Bupa’s announcement last August of controversial new rules to prevent unnecessary hysterectomies represents an obvious example. The company, alarmed by surveys suggesting that up to a quarter of the hysterectomies carried out in Britain each year could be unnecessary, now requires very detailed clinical information from consultant gynaecologists about why an operation is necessary. And it ensures that patients are properly informed about the available alternatives.
Little clarification of the situation is available from intermediaries, many of whom still commonly refer to many services under the managed care label for the purposes of simplicity – even though the insurers concerned do not.
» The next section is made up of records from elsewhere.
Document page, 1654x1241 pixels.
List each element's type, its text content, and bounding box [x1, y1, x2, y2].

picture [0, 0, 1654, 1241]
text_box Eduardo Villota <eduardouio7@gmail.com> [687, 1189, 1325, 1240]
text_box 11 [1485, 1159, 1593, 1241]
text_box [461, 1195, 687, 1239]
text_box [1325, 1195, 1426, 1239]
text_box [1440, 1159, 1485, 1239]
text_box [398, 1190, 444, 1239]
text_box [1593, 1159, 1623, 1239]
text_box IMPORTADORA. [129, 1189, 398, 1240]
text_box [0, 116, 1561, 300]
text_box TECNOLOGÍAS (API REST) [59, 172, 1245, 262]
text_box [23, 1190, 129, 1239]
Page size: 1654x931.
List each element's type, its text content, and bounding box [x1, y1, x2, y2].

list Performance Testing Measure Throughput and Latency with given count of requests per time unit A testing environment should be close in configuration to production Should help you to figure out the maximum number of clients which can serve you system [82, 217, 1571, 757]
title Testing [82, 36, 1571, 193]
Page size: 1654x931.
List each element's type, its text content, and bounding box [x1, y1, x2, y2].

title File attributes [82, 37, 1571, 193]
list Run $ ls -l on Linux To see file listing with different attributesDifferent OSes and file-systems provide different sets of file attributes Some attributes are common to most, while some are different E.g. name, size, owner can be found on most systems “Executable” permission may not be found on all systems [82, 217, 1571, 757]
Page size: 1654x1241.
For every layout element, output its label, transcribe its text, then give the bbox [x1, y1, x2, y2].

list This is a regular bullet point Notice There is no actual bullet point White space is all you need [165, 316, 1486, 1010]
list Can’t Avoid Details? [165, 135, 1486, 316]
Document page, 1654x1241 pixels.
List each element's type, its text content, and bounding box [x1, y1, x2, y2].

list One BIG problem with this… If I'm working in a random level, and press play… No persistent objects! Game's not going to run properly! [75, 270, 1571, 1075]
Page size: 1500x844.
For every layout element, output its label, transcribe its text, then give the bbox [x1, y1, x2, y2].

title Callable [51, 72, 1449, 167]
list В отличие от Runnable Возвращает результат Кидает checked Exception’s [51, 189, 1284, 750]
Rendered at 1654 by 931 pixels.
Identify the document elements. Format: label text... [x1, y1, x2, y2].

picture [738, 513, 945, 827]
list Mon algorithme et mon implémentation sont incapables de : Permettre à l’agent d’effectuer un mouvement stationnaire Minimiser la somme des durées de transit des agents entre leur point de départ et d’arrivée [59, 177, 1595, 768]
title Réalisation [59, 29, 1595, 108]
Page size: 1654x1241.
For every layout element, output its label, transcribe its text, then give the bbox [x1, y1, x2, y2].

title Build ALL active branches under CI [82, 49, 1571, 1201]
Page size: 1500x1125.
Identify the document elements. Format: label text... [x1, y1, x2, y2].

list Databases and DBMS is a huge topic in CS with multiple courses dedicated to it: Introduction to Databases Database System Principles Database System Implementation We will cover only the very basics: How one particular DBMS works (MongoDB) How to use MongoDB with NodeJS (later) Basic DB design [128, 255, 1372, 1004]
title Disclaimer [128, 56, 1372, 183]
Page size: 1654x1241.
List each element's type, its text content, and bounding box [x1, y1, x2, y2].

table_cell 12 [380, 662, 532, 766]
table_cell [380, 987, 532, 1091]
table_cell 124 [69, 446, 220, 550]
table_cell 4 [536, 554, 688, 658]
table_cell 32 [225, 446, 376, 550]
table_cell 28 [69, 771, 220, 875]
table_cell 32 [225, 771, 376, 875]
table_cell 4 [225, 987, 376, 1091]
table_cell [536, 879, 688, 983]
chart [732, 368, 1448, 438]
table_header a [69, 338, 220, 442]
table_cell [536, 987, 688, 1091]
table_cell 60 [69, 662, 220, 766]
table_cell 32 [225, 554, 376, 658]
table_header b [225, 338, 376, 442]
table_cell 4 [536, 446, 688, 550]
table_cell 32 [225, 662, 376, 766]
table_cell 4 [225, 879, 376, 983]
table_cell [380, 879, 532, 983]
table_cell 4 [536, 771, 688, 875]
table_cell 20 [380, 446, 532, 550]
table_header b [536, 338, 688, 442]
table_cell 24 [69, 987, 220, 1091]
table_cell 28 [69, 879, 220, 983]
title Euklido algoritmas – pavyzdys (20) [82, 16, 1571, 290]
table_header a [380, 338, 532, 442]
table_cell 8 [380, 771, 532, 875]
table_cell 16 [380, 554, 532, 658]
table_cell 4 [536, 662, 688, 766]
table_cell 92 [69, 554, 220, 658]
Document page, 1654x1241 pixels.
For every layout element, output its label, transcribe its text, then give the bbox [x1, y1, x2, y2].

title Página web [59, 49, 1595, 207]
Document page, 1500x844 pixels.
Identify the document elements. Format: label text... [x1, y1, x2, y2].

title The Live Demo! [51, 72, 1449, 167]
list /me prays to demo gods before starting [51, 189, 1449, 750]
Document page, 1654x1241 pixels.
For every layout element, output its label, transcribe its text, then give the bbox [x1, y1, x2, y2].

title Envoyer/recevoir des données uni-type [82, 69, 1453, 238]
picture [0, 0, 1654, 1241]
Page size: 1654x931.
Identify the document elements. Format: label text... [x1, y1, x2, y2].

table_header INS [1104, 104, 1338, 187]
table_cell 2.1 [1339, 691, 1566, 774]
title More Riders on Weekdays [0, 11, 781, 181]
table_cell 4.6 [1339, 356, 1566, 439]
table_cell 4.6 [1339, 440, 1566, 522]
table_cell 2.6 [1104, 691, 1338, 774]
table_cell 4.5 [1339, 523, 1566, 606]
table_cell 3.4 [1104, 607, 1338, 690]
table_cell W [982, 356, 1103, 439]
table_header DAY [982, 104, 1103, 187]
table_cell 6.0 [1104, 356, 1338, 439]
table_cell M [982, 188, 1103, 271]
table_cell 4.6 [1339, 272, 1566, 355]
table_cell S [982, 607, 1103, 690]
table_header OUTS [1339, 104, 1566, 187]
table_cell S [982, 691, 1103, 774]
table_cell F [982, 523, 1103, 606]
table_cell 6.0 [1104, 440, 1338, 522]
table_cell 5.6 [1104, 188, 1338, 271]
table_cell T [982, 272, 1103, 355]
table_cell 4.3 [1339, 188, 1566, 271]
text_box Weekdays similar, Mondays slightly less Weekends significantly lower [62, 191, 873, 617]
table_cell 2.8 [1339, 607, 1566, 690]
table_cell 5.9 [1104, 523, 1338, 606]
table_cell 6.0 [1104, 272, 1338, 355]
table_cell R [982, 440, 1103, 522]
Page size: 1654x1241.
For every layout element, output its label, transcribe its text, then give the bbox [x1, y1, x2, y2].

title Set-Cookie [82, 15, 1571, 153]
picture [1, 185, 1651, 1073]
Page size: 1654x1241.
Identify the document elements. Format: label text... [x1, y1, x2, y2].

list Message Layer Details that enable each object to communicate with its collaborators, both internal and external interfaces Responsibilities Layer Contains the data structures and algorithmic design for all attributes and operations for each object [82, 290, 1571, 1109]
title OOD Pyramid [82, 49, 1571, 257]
Employee benefit consultants William M Mercer’s senior consultant Mark Burley says: “Different insurers approach managed care in different ways and some have probably been guilty of dressing things up although this may be getting better as a result of managed care principles being brought into every day practices. It’s a term which has been used by many companies as a spoiling tactic to purport to offer something similar to the likes of Cigna or QBE.
“Among larger players, like Bupa and PPP healthcare, nurses are involved more in checking that claims are valid and that protocols are being followed as opposed to providing personal support. With Cigna, on the other hand, when you claim, you speak to a nurse.”
Debate about managed care tends to be at its fiercest when it concerns its potency as a cost cutting tool. Once again, the lack of a clear definition often means that arguments are taking place at cross-purposes.
Cigna Healthcare is in no doubt that it can provide an effective method of slashing costs. It reports that the annual medical inflation on its managed care business runs at six per cent less than on its book of non-managed care business. Nevertheless, such claims are met with no shortage of scepticism from insurers and intermediaries alike.
Benefit consultants Watson Wyatt Partners’ head of risk consulting John Gillman says: “I am cynical about any promise that says managed care automatically means cost saving. However, I do believe that where it is delivered well it benefits patients in improved quality and may possibly also deliver longer term cost savings.”
WPA director of communications David Ashdown demonstrates a far higher degree of cynicism but probably hits the nail right on the head.
He says: “There has never been any concrete evidence to suggest that so-called managed care can be any more successful in keeping costs down than any other methods of cost-cutting. This is hardly surprising because managed care basically equates to all other methods combined.”